Call it the Showdown on Ninth Street.

On one side is Mayor Anthony A. Williams, financial sidekick Nat Gandhi and a development team as stubborn as it is talented. Their seconds include the downtown business crowd, a quartet of developers, Marriott International and a bevy of Wall Street underwriters.

On the other side is D.C. Council President Linda Cropp and the board of the Washington Convention Center, backed by the city's hospitality-industrial complex.

At stake: money, power, institutional prerogative and some of the choicest real estate in Washington.

This showdown has been building ever since the go-ahead was given for a new $850 million convention center at the corner of Ninth Street and Massachusetts Avenue downtown. Never fully resolved, however, were two issues: what to do with the old convention center site a block away, and where to locate a "headquarters hotel" considered essential for luring big conventions.

Now fast forward to the present. The mayor, having gone through an elaborate process to develop a plan and pick a developer (Hines Interests), is ready to break ground at the old convention site for a mixed-use project involving retail, housing, a boutique hotel and a splashy new library, all arrayed around a European-style plaza. At the same time, he has another development team (Tishman Urban Development, Kingdon Gould III and Marriott) lined up to build a 1,473-room convention hotel directly across Ninth Street from the new convention center. This $450 million mega-hotel would be funded in part by refinancing the new convention center's bonds at today's lower interest rates. In time, the rest of the refinancing windfall would go to the city treasury.

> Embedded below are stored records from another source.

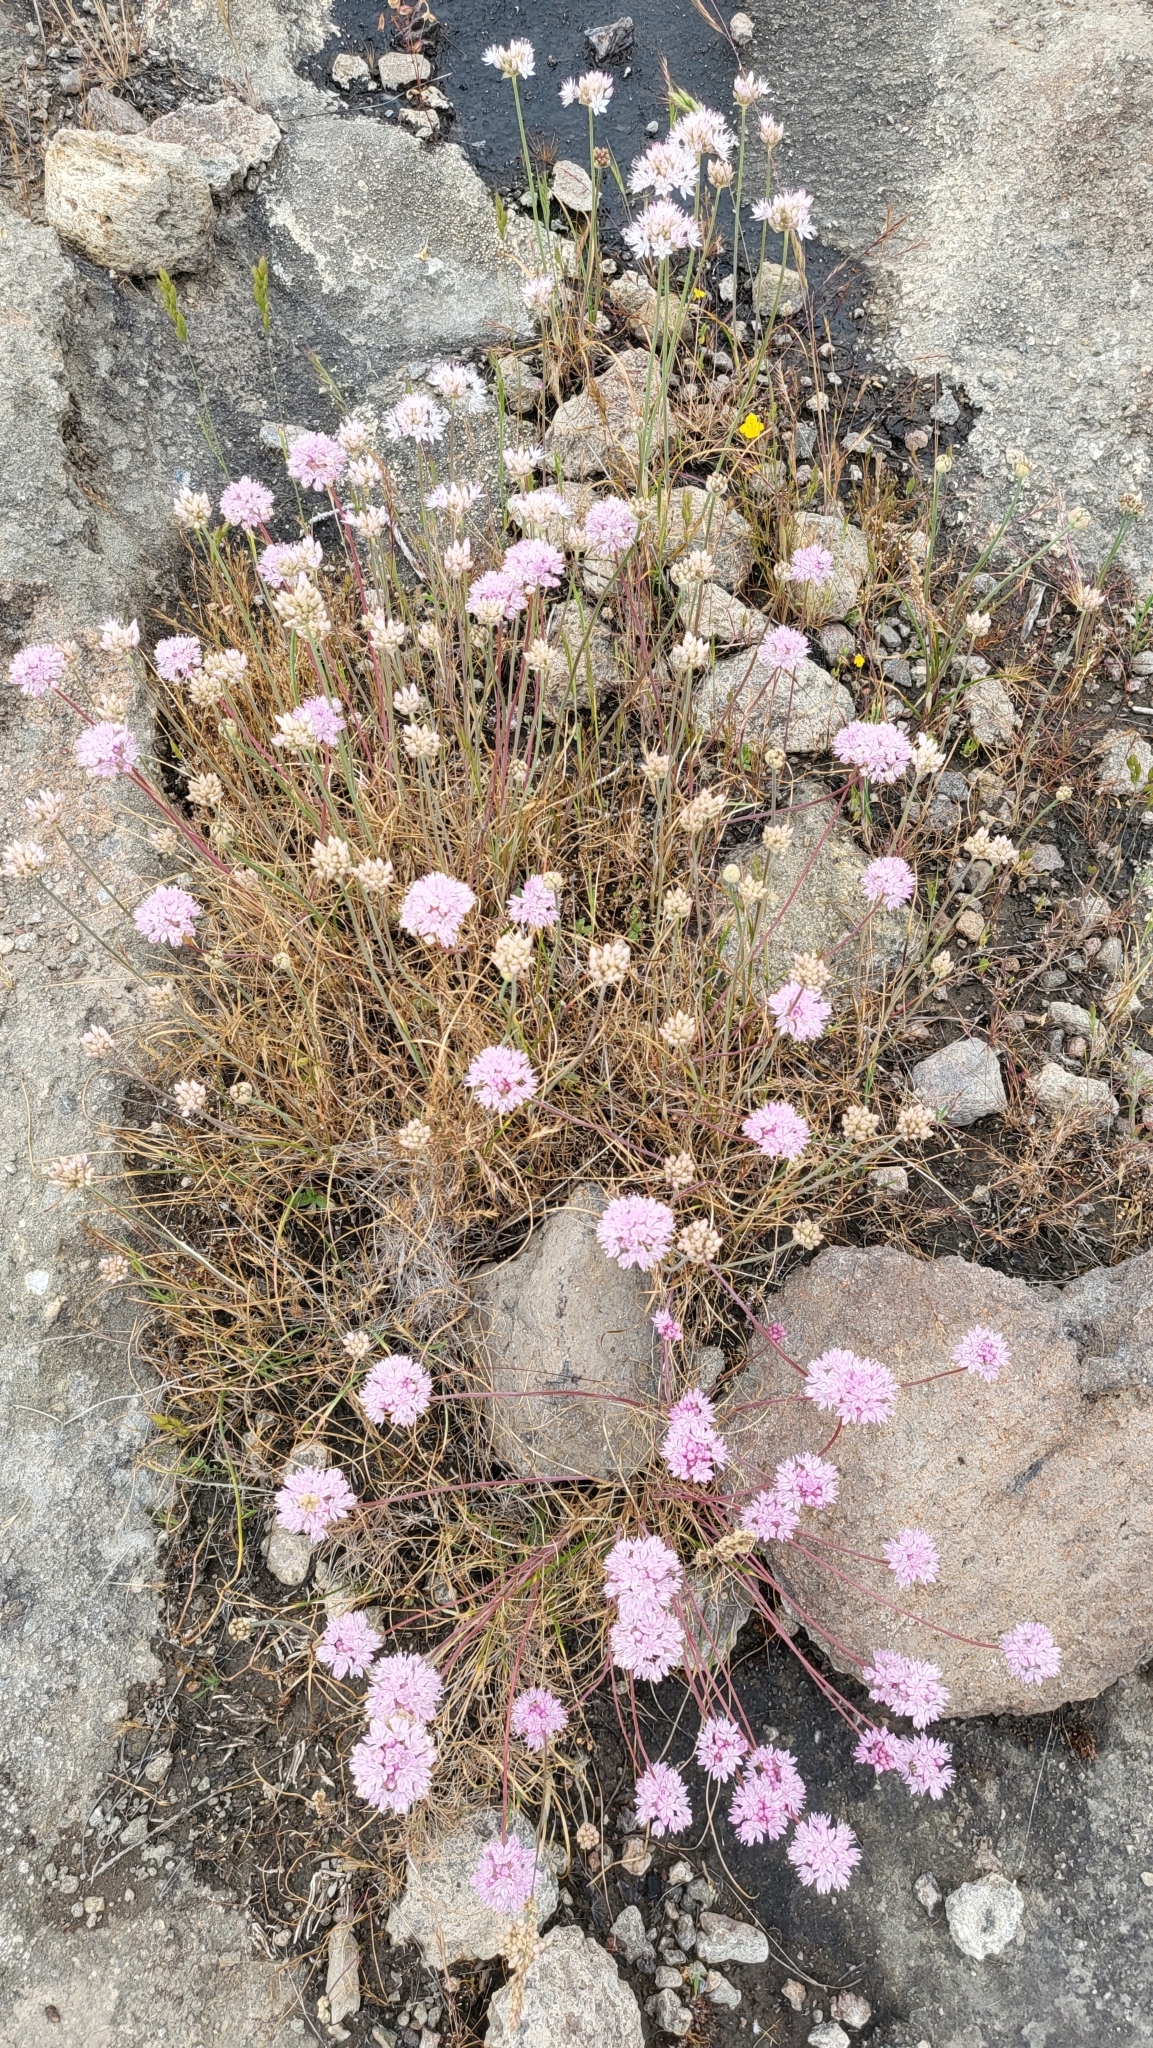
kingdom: Plantae
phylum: Tracheophyta
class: Liliopsida
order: Asparagales
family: Amaryllidaceae
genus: Allium
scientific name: Allium amplectens
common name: Narrow-leaved onion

Not so fast, says Cropp and the convention center crowd: The Ninth Street site is just too small for the hotel, parking and extra meeting space that the convention center requires. It's also too expensive. Better to put it all at the old convention center site, where the land is "free" because the city already owns it. And, by the way, don't even think about diverting proceeds from a refinancing to the city treasury -- that's money raised through a special hotel and restaurant surtax agreed to only on condition that the money would go to the convention center.

This clash of interests and egos has been going on so long that the parties are now deeply dug in to their positions. And each is armed with reports from consultants who never met a convention center or hotel that they didn't think would be wildly successful.

While they bicker, however, the meter is running. The longer the standoff continues, the more land and construction costs rise and the greater the risk that rising interest rates will close the refinancing window.

My guess is that it will now fall to Mitchell Shear, a leading developer and a swing member of the convention center board, to be the political dealmaker here, backed by a few business community heavyweights.

Gandhi will have to give up his fantasy of diverting a portion of the refinancing windfall to deal with the city's long-standing budget shortfall.

Cropp and the convention center board will have to give up their designs on that "free" land at the old center site (which in truth would be simply another tranche of public subsidy for the new convention center and its allies in the hospitality industry). Instead, the board will have to make do with a somewhat smaller hotel built on the Ninth Street site and folded into the larger convention center refinancing.

And for their part, the mayor and his development team will have to agree to alter their plans for the old convention center site, adding hotel rooms, meeting space and parking for conventioneers that can't be accommodated elsewhere.

What's required here is a bit of humility on the part of people who get so caught up in architectural drawings and pro formas that they forget that economic development rarely happens the way it is planned. For proof, you need only consider the new City Museum across the street from the new convention center, which announced last week it would close its galleries because of lack of public interest.